John C. Bean is an emeritus professor of English at Seattle University, where he held the title of "Consulting Professor of Writing and Assessment." He has an undergraduate degree from Stanford (1965) and a Ph.D. from the University of Washington (1972). He is the author of an internationally used book on writing across the curriculum--Engaging Ideas: The Professor's Guide to Writing, Critical Thinking, and Active Learning in the Classroom, 2nd edition (Jossey-Bass, 2011). He is also the co-author of the Allyn and Bacon Guide to Writing as well as two other influential composition textbooks--Writing Arguments and Reading Rhetorically. He has published numerous articles on writing and writing-across-the-curriculum as well as on literary subjects including Shakespeare and Spenser. His current research interests focus on pedagogical strategies for teaching undergraduate research including quantitative literacy, disciplinary methods of inquiry and argument, and the problem of "transfer of learning" as students move through and across a curriculum. A concomitant research interest is the development of institutional assessment strategies that promote productive faculty conversations about teaching and learning. In 2001, he presented a keynote address at the first annual conference of the European Association of Teachers of Academic Writing at the University of Groningen. He has delivered lectures and conducted workshops on writing-across-the-curriculum throughout the United States and Canada as well as for universities in Germany, Bangladesh, Ghana, and Zambia. In 2010 his article "Messy Problems and Lay Audiences: Teaching Critical Thinking within the Finance Curriculum" (co-authored with colleagues from finance and economics) won the 2009 McGraw-Hill - Magna Publications Award for the year's best "scholarly work on teaching and learning."

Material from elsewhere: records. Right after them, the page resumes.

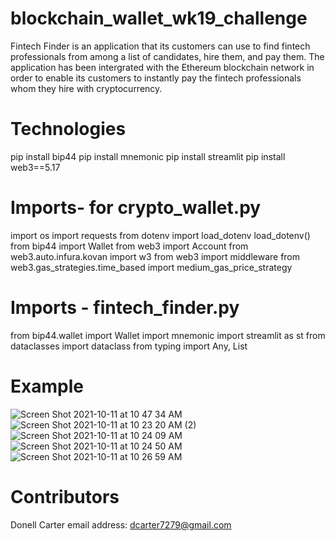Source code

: # blockchain_wallet_wk19_challenge

Fintech Finder is an application that its customers can use to find fintech professionals from among a list of candidates, hire them, and pay them. The application has been intergrated with the Ethereum blockchain network in order to enable its customers to instantly pay the fintech professionals whom they hire with cryptocurrency. 

# Technologies 
pip install bip44
pip install mnemonic
pip install streamlit
pip install web3==5.17

# Imports- for crypto_wallet.py

import os
import requests
from dotenv import load_dotenv
load_dotenv()
from bip44 import Wallet
from web3 import Account
from web3.auto.infura.kovan import w3
from web3 import middleware
from web3.gas_strategies.time_based import medium_gas_price_strategy

# Imports - fintech_finder.py

from bip44.wallet import Wallet
import mnemonic
import streamlit as st
from dataclasses import dataclass
from typing import Any, List

# Example

![Screen Shot 2021-10-11 at 10 47 34 AM](https://user-images.githubusercontent.com/36581111/136810715-3dc28596-81ad-4981-b6e0-72e04b1f4e80.png)
![Screen Shot 2021-10-11 at 10 23 20 AM (2)](https://user-images.githubusercontent.com/36581111/136808247-abb25e7c-1145-4248-a617-15a5fad64345.png)
![Screen Shot 2021-10-11 at 10 24 09 AM](https://user-images.githubusercontent.com/36581111/136808262-088a24b4-614a-487d-ad04-7914902106cb.png)
![Screen Shot 2021-10-11 at 10 24 50 AM](https://user-images.githubusercontent.com/36581111/136808269-637b8d8b-7664-432b-bf56-2bf6b9181a46.png)
![Screen Shot 2021-10-11 at 10 26 59 AM](https://user-images.githubusercontent.com/36581111/136808285-068db553-7f5b-4644-a821-0ff16b4dd3b8.png)

# Contributors 

Donell Carter email address: dcarter7279@gmail.com
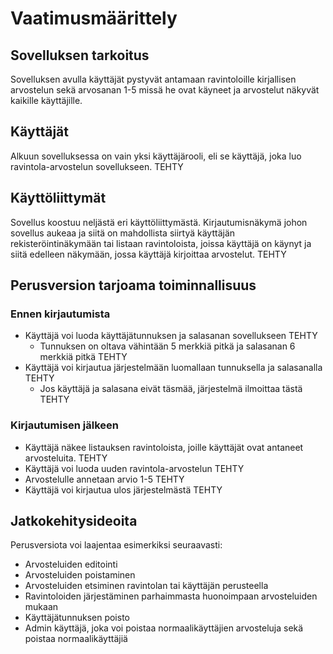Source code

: # Vaatimusmäärittely
## Sovelluksen tarkoitus
Sovelluksen avulla käyttäjät pystyvät antamaan ravintoloille kirjallisen arvostelun sekä arvosanan 1-5 missä he ovat käyneet ja arvostelut näkyvät kaikille käyttäjille.
## Käyttäjät
Alkuun sovelluksessa on vain yksi käyttäjärooli, eli se käyttäjä, joka luo ravintola-arvostelun sovellukseen. TEHTY
## Käyttöliittymät
Sovellus koostuu neljästä eri käyttöliittymästä. Kirjautumisnäkymä johon sovellus aukeaa ja siitä on mahdollista siirtyä käyttäjän rekisteröintinäkymään tai listaan ravintoloista, joissa käyttäjä on käynyt ja siitä edelleen näkymään, jossa käyttäjä kirjoittaa arvostelut. TEHTY
## Perusversion tarjoama toiminnallisuus
### Ennen kirjautumista
- Käyttäjä voi luoda käyttäjätunnuksen ja salasanan sovellukseen TEHTY
	- Tunnuksen on oltava vähintään 5 merkkiä pitkä ja salasanan 6 merkkiä pitkä TEHTY
- Käyttäjä voi kirjautua järjestelmään luomallaan tunnuksella ja salasanalla TEHTY
	- Jos käyttäjä ja salasana eivät täsmää, järjestelmä ilmoittaa tästä TEHTY
### Kirjautumisen jälkeen
- Käyttäjä näkee listauksen ravintoloista, joille käyttäjät ovat antaneet arvosteluita. TEHTY
- Käyttäjä voi luoda uuden ravintola-arvostelun TEHTY
- Arvostelulle annetaan arvio 1-5 TEHTY
- Käyttäjä voi kirjautua ulos järjestelmästä TEHTY
## Jatkokehitysideoita
Perusversiota voi laajentaa esimerkiksi seuraavasti:
- Arvosteluiden editointi
- Arvosteluiden poistaminen
- Arvosteluiden etsiminen ravintolan tai käyttäjän perusteella
- Ravintoloiden järjestäminen parhaimmasta huonoimpaan arvosteluiden mukaan
- Käyttäjätunnuksen poisto
- Admin käyttäjä, joka voi poistaa normaalikäyttäjien arvosteluja sekä poistaa normaalikäyttäjiä
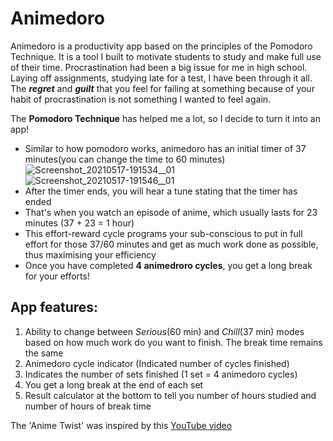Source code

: # Animedoro

Animedoro is a productivity app based on the principles of the Pomodoro Technique. It is a tool I built to motivate students to study and make full use of their time. 
Procrastination had been a big issue for me in high school. Laying off assignments, studying late for a test, I have been through it all. The _**regret**_ and _**guilt**_ that you feel for failing at something because of your habit of procrastination is not something I wanted to feel again.

The **Pomodoro Technique** has helped me a lot, so I decide to turn it into an app! 

* Similar to how pomodoro works, animedoro has an initial timer of 37 minutes(you can change the time to 60 minutes)
![Screenshot_20210517-191534__01](https://user-images.githubusercontent.com/71526713/123508898-d78de480-d68f-11eb-8f44-c8f6e30d935b.jpg) 
![Screenshot_20210517-191546__01](https://user-images.githubusercontent.com/71526713/123508942-2cc9f600-d690-11eb-9211-629134b4001e.jpg)
* After the timer ends, you will hear a tune stating that the timer has ended
* That's when you watch an episode of anime, which usually lasts for 23 minutes (37 + 23 = 1 hour)
* This effort-reward cycle programs your sub-conscious to put in full effort for those 37/60 minutes and get as much work done as possible, thus maximising your efficiency
* Once you have completed **4 animedroro cycles**, you get a long break for your efforts!

## App features:

1. Ability to change between _Serious_(60 min) and _Chill_(37 min) modes based on how much work do you want to finish. The break time remains the same
2. Animedoro cycle indicator (Indicated number of cycles finished)
3. Indicates the number of sets finished (1 set = 4 animedoro cycles)
4. You get a long break at the end of each set
5. Result calculator at the bottom to tell you number of hours studied and number of hours of break time

The 'Anime Twist' was inspired by this [YouTube video](https://www.youtube.com/watch?v=bUjGZJIgse0)
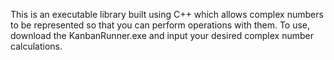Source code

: This is an executable library built using C++ which allows complex numbers to be represented so that you can perform operations with them. To use, download the KanbanRunner.exe and input your desired complex number calculations.
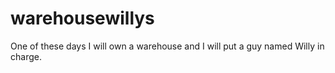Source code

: # warehousewillys
One of these days I will own a warehouse and I will put a guy named Willy in charge.
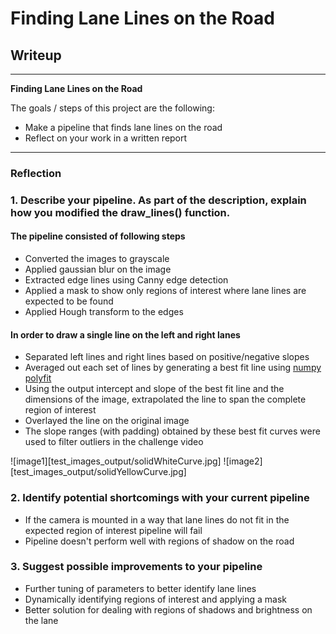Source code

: # **Finding Lane Lines on the Road** 

## Writeup

---

**Finding Lane Lines on the Road**

The goals / steps of this project are the following:
* Make a pipeline that finds lane lines on the road
* Reflect on your work in a written report

---

### Reflection

### 1. Describe your pipeline. As part of the description, explain how you modified the draw_lines() function.

#### The pipeline consisted of following steps
* Converted the images to grayscale
* Applied gaussian blur on the image
* Extracted edge lines using Canny edge detection
* Applied a mask to show only regions of interest where lane lines are expected to be found
* Applied Hough transform to the edges

#### In order to draw a single line on the left and right lanes
* Separated left lines and right lines based on positive/negative slopes
* Averaged out each set of lines by generating a best fit line using [numpy polyfit](https://docs.scipy.org/doc/numpy/reference/generated/numpy.polyfit.html)
* Using the output intercept and slope of the best fit line and the dimensions of the image, extrapolated the line to span the complete region of interest
* Overlayed the line on the original image
* The slope ranges (with padding) obtained by these best fit curves were used to filter outliers in the challenge video

![image1][test_images_output/solidWhiteCurve.jpg]
![image2][test_images_output/solidYellowCurve.jpg]


### 2. Identify potential shortcomings with your current pipeline
* If the camera is mounted in a way that lane lines do not fit in the expected region of interest pipeline will fail
* Pipeline doesn't perform well with regions of shadow on the road


### 3. Suggest possible improvements to your pipeline
* Further tuning of parameters to better identify lane lines
* Dynamically identifying regions of interest and applying a mask
* Better solution for dealing with regions of shadows and brightness on the lane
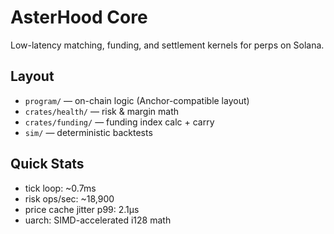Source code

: # AsterHood Core

Low-latency matching, funding, and settlement kernels for perps on Solana.

## Layout
- `program/` — on-chain logic (Anchor-compatible layout)
- `crates/health/` — risk & margin math
- `crates/funding/` — funding index calc + carry
- `sim/` — deterministic backtests

## Quick Stats
- tick loop: ~0.7ms
- risk ops/sec: ~18,900
- price cache jitter p99: 2.1µs
- uarch: SIMD-accelerated i128 math
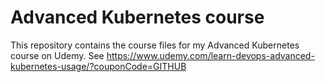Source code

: # Advanced Kubernetes course
This repository contains the course files for my Advanced Kubernetes course on Udemy. See https://www.udemy.com/learn-devops-advanced-kubernetes-usage/?couponCode=GITHUB
 
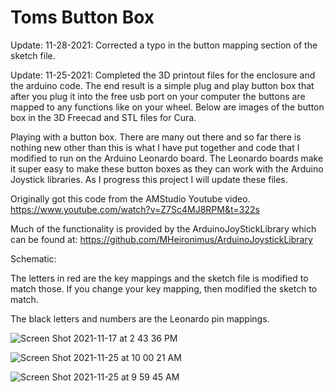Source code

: # Toms Button Box

Update: 11-28-2021: Corrected a typo in the button mapping section of the sketch file.

Update: 11-25-2021:  Completed the 3D printout files for the enclosure and the arduino code.  The end result is a simple plug and play button box that after you plug it into the free usb port on your computer the buttons are mapped to any functions like on your wheel.  Below are images of the button box in the 3D Freecad and STL files for Cura.

Playing with a button box.  There are many out there and so far there is nothing new other than this is what I have put together and code that I modified to run on the Arduino Leonardo board.  The Leonardo boards make it super easy to make these button boxes as they can work with the Arduino Joystick libraries.  As I progress this project I will update these files.

Originally got this code from the AMStudio Youtube video. https://www.youtube.com/watch?v=Z7Sc4MJ8RPM&t=322s

Much of the functionality is provided by the ArduinoJoyStickLibrary which can be found at: https://github.com/MHeironimus/ArduinoJoystickLibrary


Schematic:

The letters in red are the key mappings and the sketch file is modified to match those.  If you change your key mapping, then modified the sketch to match.  

The black letters and numbers are the Leonardo pin mappings.


![Screen Shot 2021-11-17 at 2 43 36 PM](https://user-images.githubusercontent.com/8271391/142297145-07473987-9af5-4001-9642-0791aab14b3a.png)


![Screen Shot 2021-11-25 at 10 00 21 AM](https://user-images.githubusercontent.com/8271391/143486147-268e57f3-e373-41d3-9a7f-0bc2610dfdb3.png)

![Screen Shot 2021-11-25 at 9 59 45 AM](https://user-images.githubusercontent.com/8271391/143486156-4e584dd6-0ba5-4500-b81a-fdfe535755b3.png)
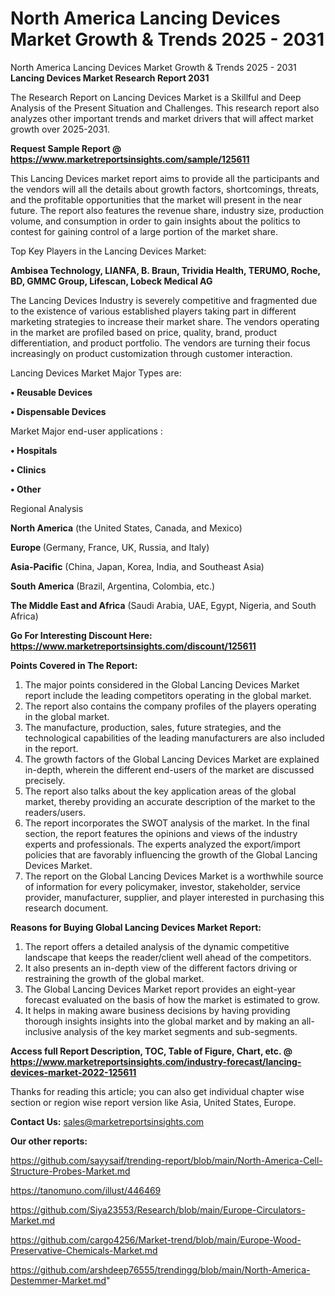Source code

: # North America Lancing Devices Market Growth & Trends 2025 - 2031
North America Lancing Devices Market Growth & Trends 2025 - 2031
<strong>Lancing Devices Market Research Report 2031</strong>

The Research Report on Lancing Devices Market is a Skillful and Deep Analysis of the Present Situation and Challenges. This research report also analyzes other important trends and market drivers that will affect market growth over 2025-2031.

<strong>Request Sample Report @ <a href=https://www.marketreportsinsights.com/sample/125611>https://www.marketreportsinsights.com/sample/125611</a></strong>

This Lancing Devices market report aims to provide all the participants and the vendors will all the details about growth factors, shortcomings, threats, and the profitable opportunities that the market will present in the near future. The report also features the revenue share, industry size, production volume, and consumption in order to gain insights about the politics to contest for gaining control of a large portion of the market share.

Top Key Players in the Lancing Devices Market:

<strong>Ambisea Technology, LIANFA, B. Braun, Trividia Health, TERUMO, Roche, BD, GMMC Group, Lifescan, Lobeck Medical AG</strong>

The Lancing Devices Industry is severely competitive and fragmented due to the existence of various established players taking part in different marketing strategies to increase their market share. The vendors operating in the market are profiled based on price, quality, brand, product differentiation, and product portfolio. The vendors are turning their focus increasingly on product customization through customer interaction.

Lancing Devices Market Major Types are:

<strong>• Reusable Devices

• Dispensable Devices</strong>

Market Major end-user applications :

<strong>• Hospitals

• Clinics

• Other</strong>

Regional Analysis

</u><strong><b>North America</b></strong> (the United States, Canada, and Mexico)

<strong><b>Europe </b></strong>(Germany, France, UK, Russia, and Italy)

<strong><b>Asia-Pacific</b></strong> (China, Japan, Korea, India, and Southeast Asia)

<strong><b>South America</b></strong> (Brazil, Argentina, Colombia, etc.)

<strong><b>The Middle East and Africa</b></strong> (Saudi Arabia, UAE, Egypt, Nigeria, and South Africa)

<strong>Go For Interesting Discount Here: <a href=https://www.marketreportsinsights.com/discount/125611>https://www.marketreportsinsights.com/discount/125611</a></strong>

<strong>Points Covered in The Report:</strong>
<ol>
  <li>The major points considered in the Global Lancing Devices Market report include the leading competitors operating in the global market.</li>
  <li>The report also contains the company profiles of the players operating in the global market.</li>
  <li>The manufacture, production, sales, future strategies, and the technological capabilities of the leading manufacturers are also included in the report.</li>
  <li>The growth factors of the Global Lancing Devices Market are explained in-depth, wherein the different end-users of the market are discussed precisely.</li>
  <li>The report also talks about the key application areas of the global market, thereby providing an accurate description of the market to the readers/users.</li>
  <li>The report incorporates the SWOT analysis of the market. In the final section, the report features the opinions and views of the industry experts and professionals. The experts analyzed the export/import policies that are favorably influencing the growth of the Global Lancing Devices Market.</li>
  <li>The report on the Global Lancing Devices Market is a worthwhile source of information for every policymaker, investor, stakeholder, service provider, manufacturer, supplier, and player interested in purchasing this research document.</li>
</ol>
<strong>Reasons for Buying Global Lancing Devices Market Report:</strong>

<ol>
  <li>The report offers a detailed analysis of the dynamic competitive landscape that keeps the reader/client well ahead of the competitors.</li>
  <li>It also presents an in-depth view of the different factors driving or restraining the growth of the global market.</li>
  <li>The Global Lancing Devices Market report provides an eight-year forecast evaluated on the basis of how the market is estimated to grow.</li>
  <li>It helps in making aware business decisions by having providing thorough insights insights into the global market and by making an all-inclusive analysis of the key market segments and sub-segments.</li>
</ol>
<strong>Access full Report Description, TOC, Table of Figure, Chart, etc. @ <a href=https://www.marketreportsinsights.com/industry-forecast/lancing-devices-market-2022-125611>https://www.marketreportsinsights.com/industry-forecast/lancing-devices-market-2022-125611</a></strong>


Thanks for reading this article; you can also get individual chapter wise section or region wise report version like Asia, United States, Europe.

<strong>Contact Us:</strong>
sales@marketreportsinsights.com

<strong>Our other reports:</strong>

<a href=https://github.com/sayysaif/trending-report/blob/main/North-America-Cell-Structure-Probes-Market.md>https://github.com/sayysaif/trending-report/blob/main/North-America-Cell-Structure-Probes-Market.md</a>

<a href=https://tanomuno.com/illust/446469>https://tanomuno.com/illust/446469</a>

<a href=https://github.com/Siya23553/Research/blob/main/Europe-Circulators-Market.md>https://github.com/Siya23553/Research/blob/main/Europe-Circulators-Market.md</a>

<a href=https://github.com/cargo4256/Market-trend/blob/main/Europe-Wood-Preservative-Chemicals-Market.md>https://github.com/cargo4256/Market-trend/blob/main/Europe-Wood-Preservative-Chemicals-Market.md</a>

<a href=https://github.com/arshdeep76555/trendingg/blob/main/North-America-Destemmer-Market.md>https://github.com/arshdeep76555/trendingg/blob/main/North-America-Destemmer-Market.md</a>"
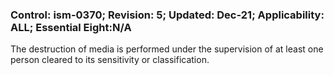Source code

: ### Control: ism-0370; Revision: 5; Updated: Dec-21; Applicability: ALL; Essential Eight:N/A
<p>The destruction of media is performed under the supervision of at least one person cleared to its sensitivity or classification.</p>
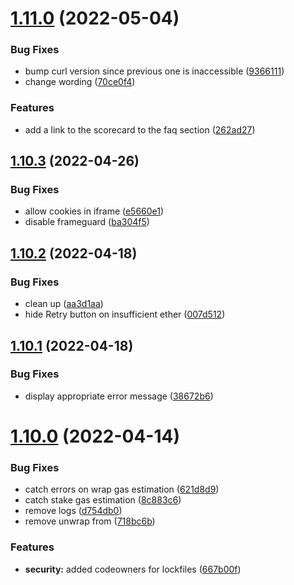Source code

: # [1.11.0](https://github.com/lidofinance/staking-widget-ts/compare/1.10.3...1.11.0) (2022-05-04)


### Bug Fixes

* bump curl version since previous one is inaccessible ([9366111](https://github.com/lidofinance/staking-widget-ts/commit/93661118725dddc5333453b5a672b24a8b4c022b))
* change wording ([70ce0f4](https://github.com/lidofinance/staking-widget-ts/commit/70ce0f4241f3867a07ec6b33cbeee58b3e26101d))


### Features

* add a link to the scorecard to the faq section ([262ad27](https://github.com/lidofinance/staking-widget-ts/commit/262ad275ded586cc6096ecef67830503f3fa0d6e))



## [1.10.3](https://github.com/lidofinance/staking-widget-ts/compare/1.10.2...1.10.3) (2022-04-26)


### Bug Fixes

* allow cookies in iframe ([e5660e1](https://github.com/lidofinance/staking-widget-ts/commit/e5660e12644bd533bffaa5fc88d8036647a42f22))
* disable frameguard ([ba304f5](https://github.com/lidofinance/staking-widget-ts/commit/ba304f5c863f82e77e047e5d86414375b12a40a2))



## [1.10.2](https://github.com/lidofinance/staking-widget-ts/compare/1.10.1...1.10.2) (2022-04-18)


### Bug Fixes

* clean up ([aa3d1aa](https://github.com/lidofinance/staking-widget-ts/commit/aa3d1aacd4abbc4d3eeb8448d0d6f47690ee8f3d))
* hide Retry button on insufficient ether ([007d512](https://github.com/lidofinance/staking-widget-ts/commit/007d512a8a5057d0b2c7dcdf718fcd67381d5381))



## [1.10.1](https://github.com/lidofinance/staking-widget-ts/compare/1.10.0...1.10.1) (2022-04-18)


### Bug Fixes

* display appropriate error message ([38672b6](https://github.com/lidofinance/staking-widget-ts/commit/38672b6420765966d30f85b94abd0d8efe7ce45d))



# [1.10.0](https://github.com/lidofinance/staking-widget-ts/compare/1.9.0...1.10.0) (2022-04-14)


### Bug Fixes

* catch errors on wrap gas estimation ([621d8d9](https://github.com/lidofinance/staking-widget-ts/commit/621d8d9337084813b3dc83ac59d9044c81f2fb90))
* catch stake gas estimation ([8c883c6](https://github.com/lidofinance/staking-widget-ts/commit/8c883c60789a12f0b97609cebc0f292b2b11a134))
* remove logs ([d754db0](https://github.com/lidofinance/staking-widget-ts/commit/d754db0d760dbf6d09014d45da16b3fbd2498e4f))
* remove unwrap from ([718bc6b](https://github.com/lidofinance/staking-widget-ts/commit/718bc6b5b20c6ec45548e2de1e4b53d97b88ac2a))


### Features

* **security:** added codeowners for lockfiles ([667b00f](https://github.com/lidofinance/staking-widget-ts/commit/667b00feb36f50ee530fd4e8227ebb664e499d89))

June Johnson is an associate professor of English, Director of Writing Studies, and Writing Consultant to the University Core at Seattle University. She has a B.A. in English and an M.A. in Education from Stanford and an M.A. in English from Mills College. After chairing the English department of a preparatory school in Los Angeles and working as a development editor in educational publishing, she earned her Ph.D. from the University of Washington. At Seattle University, she supervises the teaching of first-year academic writing seminars as well as teaches these courses and advanced argument and composition theory in the Writing Studies minor . Her research areas include global studies, reflective writing, first-year composition, writing transfer, argumentation, and Rogerian communication--subjects on which she conducts workshops at Seattle University and at institutions around the country. She has published articles in American Studies on women's writing about the West in the nineteenth century. She is the co-author (with John Bean) of the
The Allyn and Bacon Guide to Writing, a text known for its foundation in writing-across-the-curriculum pedagogy and its useful introduction to academic writing and co-author (also with John Bean) of
Writing Arguments, and she authored
Global Issues, Local Arguments, 3
rd edition (Pearson, 2014), an argument reader and rhetoric with a civic literacy focus that provides a cross-curricular introduction to global problems.